Instructions or software to control computing hardware, for example, one or more processors or computers, to implement the hardware components and perform the methods as described above may be written as computer programs, code segments, instructions or any combination thereof, for individually or collectively instructing or configuring the one or more processors or computers to operate as a machine or special-purpose computer to perform the operations that are performed by the hardware components and the methods as described above. In one example, the instructions or software include machine code that is directly executed by the one or more processors or computers, such as machine code produced by a compiler. In another example, the instructions or software includes higher-level code that is executed by the one or more processors or computer using an interpreter. The instructions or software may be written using any programming language based on the block diagrams and the flow charts illustrated in the drawings and the corresponding descriptions herein, which disclose algorithms for performing the operations that are performed by the hardware components and the methods as described above.
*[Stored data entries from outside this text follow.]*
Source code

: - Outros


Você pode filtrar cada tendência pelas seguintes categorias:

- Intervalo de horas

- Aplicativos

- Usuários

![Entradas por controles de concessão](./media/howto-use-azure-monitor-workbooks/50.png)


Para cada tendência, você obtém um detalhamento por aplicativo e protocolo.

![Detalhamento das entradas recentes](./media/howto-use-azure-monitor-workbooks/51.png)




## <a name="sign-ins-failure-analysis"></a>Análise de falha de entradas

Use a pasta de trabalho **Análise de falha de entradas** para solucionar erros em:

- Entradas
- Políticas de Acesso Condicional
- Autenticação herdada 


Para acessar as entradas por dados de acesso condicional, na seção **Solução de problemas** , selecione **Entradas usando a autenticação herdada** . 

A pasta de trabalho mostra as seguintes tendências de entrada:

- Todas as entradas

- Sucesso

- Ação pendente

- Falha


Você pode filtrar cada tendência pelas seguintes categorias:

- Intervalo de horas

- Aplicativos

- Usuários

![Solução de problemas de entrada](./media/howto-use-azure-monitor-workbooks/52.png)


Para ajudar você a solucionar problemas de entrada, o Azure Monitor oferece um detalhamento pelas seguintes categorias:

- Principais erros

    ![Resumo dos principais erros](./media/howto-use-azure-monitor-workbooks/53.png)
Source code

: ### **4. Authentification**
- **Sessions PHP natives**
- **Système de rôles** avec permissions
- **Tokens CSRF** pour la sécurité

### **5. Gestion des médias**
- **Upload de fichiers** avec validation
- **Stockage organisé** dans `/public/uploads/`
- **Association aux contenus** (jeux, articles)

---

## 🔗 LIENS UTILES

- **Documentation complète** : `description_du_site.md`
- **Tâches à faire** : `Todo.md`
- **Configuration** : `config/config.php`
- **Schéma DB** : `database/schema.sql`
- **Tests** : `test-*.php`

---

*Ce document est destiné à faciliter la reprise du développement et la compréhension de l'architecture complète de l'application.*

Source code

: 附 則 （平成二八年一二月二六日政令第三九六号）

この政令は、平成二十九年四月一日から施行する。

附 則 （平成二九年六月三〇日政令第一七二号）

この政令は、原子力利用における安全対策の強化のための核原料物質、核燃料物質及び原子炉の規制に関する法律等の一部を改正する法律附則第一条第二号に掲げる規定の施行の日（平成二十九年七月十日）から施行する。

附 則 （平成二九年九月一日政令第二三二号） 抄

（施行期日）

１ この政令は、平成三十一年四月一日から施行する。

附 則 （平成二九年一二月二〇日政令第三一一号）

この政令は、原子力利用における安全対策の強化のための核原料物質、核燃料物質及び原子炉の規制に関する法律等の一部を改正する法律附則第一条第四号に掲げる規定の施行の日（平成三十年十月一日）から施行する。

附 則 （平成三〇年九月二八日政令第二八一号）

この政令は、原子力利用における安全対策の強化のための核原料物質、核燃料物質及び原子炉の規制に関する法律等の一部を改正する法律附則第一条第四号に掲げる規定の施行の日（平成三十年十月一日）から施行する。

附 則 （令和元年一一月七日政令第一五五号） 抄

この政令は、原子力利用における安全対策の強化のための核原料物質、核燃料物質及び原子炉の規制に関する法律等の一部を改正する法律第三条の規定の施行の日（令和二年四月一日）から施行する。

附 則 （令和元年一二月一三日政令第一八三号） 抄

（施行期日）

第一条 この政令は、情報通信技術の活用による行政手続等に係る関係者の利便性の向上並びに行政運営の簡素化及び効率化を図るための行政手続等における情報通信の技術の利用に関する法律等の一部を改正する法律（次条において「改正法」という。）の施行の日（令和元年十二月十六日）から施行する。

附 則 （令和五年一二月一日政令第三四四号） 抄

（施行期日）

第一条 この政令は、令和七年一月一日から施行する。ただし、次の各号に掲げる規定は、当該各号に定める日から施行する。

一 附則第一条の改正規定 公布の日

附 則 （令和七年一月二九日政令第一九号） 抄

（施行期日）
The instructions or software to control computing hardware, for example, one or more processors or computers, to implement the hardware components and perform the methods as described above, and any associated data, data files, and data structures, may be recorded, stored, or fixed in or on one or more non-transitory computer-readable storage media. Examples of a non-transitory computer-readable storage medium include read-only memory (ROM), random-access programmable read only memory (PROM), electrically erasable programmable read-only memory (EEPROM), random-access memory (RAM), dynamic random access memory (DRAM), static random access memory (SRAM), flash memory, non-volatile memory, CD-ROMs, CD-Rs, CD+Rs, CD-RWs, CD+RWs, DVD-ROMs, DVD-Rs, DVD+Rs, DVD-RWs, DVD+RWs, DVD-RAMs, BD-ROMs, BD-Rs, BD-R LTHs, BD-REs, blue-ray or optical disk storage, hard disk drive (HDD), solid state drive (SSD), flash memory, a card type memory such as a multimedia card or a micro card (for example, secure digital (SD) or extreme digital (XD)), magnetic tapes, floppy disks, magneto-optical data storage devices, optical data storage devices, hard disks, solid-state disks, and any other device that is configured to store the instructions or software and any associated data, data files, and data structures in a non-transitory manner and provide the instructions or software and any associated data, data files, and data structures to one or more processors or computers so that the one or more processors or computers can execute the instructions. In one example, the instructions or software and any associated data, data files, and data structures are distributed over network-coupled computer systems so that the instructions and software and any associated data, data files, and data structures are stored, accessed, and executed in a distributed fashion by the one or more processors or computers.

While this disclosure includes specific examples, it will be apparent after an understanding of the disclosure of this application that various changes in form and details may be made in these examples without departing from the spirit and scope of the claims and their equivalents. The examples described herein are to be considered in a descriptive sense only, and not for purposes of limitation. Descriptions of features or aspects in each example are to be considered as being applicable to similar features or aspects in other examples. Suitable results may be achieved if the described techniques are performed in a different order, and/or if components in a described system, architecture, device, or circuit are combined in a different manner, and/or replaced or supplemented by other components or their equivalents.

Therefore, in addition to the above disclosure, the scope of the disclosure may also be defined by the claims and their equivalents, and all variations within the scope of the claims and their equivalents are to be construed as being included in the disclosure.